Et une étape irréversible sera franchie le 20 février 1988 lors d’un anecdotique cinquième tour de FA Cup entre les deux hommes. Il ne reste alors que quelques secondes à jouer, Arsenal mène 2-1 à Highbury quand Brian McClair balance un penalty de replay largement au-dessus. Les Gunners sont qualifiés, le moment décidé par la grande gueule de Nigel Winterburn pour s’ouvrir. Winterburn n’a jamais été un grand pote avec la finesse, alors il vient se foutre ouvertement de la gueule de McClair. Pour que rien ne soit oublié, jamais. Les mois passent, les joueurs de Graham se cabossent avec ceux de Norwich en novembre 89 et voilà comment on se retrouve rapidement au 20 octobre 1990. Le premier jour du reste de la haine. Une date qui se retrouve aujourd’hui sous le surnom de The 21-man brawl.

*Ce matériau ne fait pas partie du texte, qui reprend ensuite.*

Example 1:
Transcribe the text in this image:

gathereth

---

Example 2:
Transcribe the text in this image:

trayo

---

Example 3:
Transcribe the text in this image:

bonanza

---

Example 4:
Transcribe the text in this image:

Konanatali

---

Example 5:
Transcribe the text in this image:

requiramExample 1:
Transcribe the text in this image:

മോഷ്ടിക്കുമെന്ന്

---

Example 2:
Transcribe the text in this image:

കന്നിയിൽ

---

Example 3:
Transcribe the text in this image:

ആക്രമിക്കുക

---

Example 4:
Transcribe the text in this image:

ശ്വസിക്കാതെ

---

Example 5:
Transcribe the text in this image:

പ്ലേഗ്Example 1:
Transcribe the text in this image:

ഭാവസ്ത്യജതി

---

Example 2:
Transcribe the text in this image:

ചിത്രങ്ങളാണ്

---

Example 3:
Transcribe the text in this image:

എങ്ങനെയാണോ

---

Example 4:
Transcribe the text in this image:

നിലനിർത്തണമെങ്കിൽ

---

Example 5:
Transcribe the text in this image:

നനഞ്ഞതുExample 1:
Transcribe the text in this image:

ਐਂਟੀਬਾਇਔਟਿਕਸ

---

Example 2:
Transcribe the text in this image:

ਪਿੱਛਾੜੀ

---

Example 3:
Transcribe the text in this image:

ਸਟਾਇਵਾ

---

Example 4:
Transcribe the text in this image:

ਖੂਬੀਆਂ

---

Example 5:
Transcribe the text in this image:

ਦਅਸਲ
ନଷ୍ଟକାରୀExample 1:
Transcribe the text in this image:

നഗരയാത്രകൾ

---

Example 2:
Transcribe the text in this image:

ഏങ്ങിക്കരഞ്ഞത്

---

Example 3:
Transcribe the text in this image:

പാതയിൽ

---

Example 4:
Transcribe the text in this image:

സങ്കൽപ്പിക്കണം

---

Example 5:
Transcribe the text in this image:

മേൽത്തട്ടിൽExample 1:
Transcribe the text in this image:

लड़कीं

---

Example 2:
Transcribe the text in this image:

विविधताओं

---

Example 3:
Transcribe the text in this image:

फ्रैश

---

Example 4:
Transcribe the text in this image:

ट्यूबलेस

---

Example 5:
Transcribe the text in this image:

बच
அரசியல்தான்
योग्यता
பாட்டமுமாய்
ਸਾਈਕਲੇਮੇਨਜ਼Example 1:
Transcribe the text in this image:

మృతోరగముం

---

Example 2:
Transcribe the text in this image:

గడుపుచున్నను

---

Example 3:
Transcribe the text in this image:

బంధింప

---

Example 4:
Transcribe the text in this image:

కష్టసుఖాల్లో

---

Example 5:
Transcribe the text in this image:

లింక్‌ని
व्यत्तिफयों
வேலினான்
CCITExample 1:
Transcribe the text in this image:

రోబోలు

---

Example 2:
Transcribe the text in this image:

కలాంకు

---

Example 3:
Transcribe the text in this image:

Certains en parlent comme du match le plus haineux vu à Old Trafford au cours de l’ère moderne, encore un cran plus haut que la folle bataille du 21 septembre 2003. Sportivement, le match a surtout un enjeu pour un Arsenal invaincu depuis le début de saison et qui sera finalement champion en fin de saison avec une seule défaite au compteur (à Chelsea 1-2, ndlr). Manchester United, de son côté, avance avec sa cinquième place, mais déjà trois défaites dans la tronche. Finalement, les Gunners s’enfilent une sixième victoire en neuf journées grâce à Anders Limpar sur un but qui aurait fait une bonne pub à la goal-line technology. Mais l’important est ailleurs.
« La pire chose a été de se revoir à la télévision »
Car peu après l’heure de jeu, Winterburn ramène sa tronche et vient sécher Denis Irwin qui se bat avec Limpar pour le ballon. Brian McClair débarque, se met près de son pote et c’est parti pour de longues secondes à se pousser, s’insulter, tenter de se coucher à onze joueurs de United contre dix d’Arsenal – seul David Seaman fait le spectateur. L’arbitre, Keith Hackett, a déjà perdu le fil de sa rencontre alors que Ferguson s’embrouille avec Tony Adams. Impliqué dans le bordel, David Rocastle est clair : « À Arsenal, on n’a jamais, vraiment jamais commencé aucune baston – on se contente de les finir. » De son côté, McClair avouera après la rencontre sa honte et expliquera que « la pire chose a été de se revoir à la télévision plus tard dans la soirée » . L’histoire veut que Nigel Winterburn et Brian McClair ont voulu régler leurs problèmes ce jour-là, sans savoir qu’ils venaient d’écrire les lignes les plus grasses d’une rivalité qui est ensuite devenue féroce. Sous les patates, Arsenal se verra retirer deux points par la FA, un pour United, et deviendra finalement en fin de saison le seul champion de l’histoire à soulever une couronne avec un retrait de points.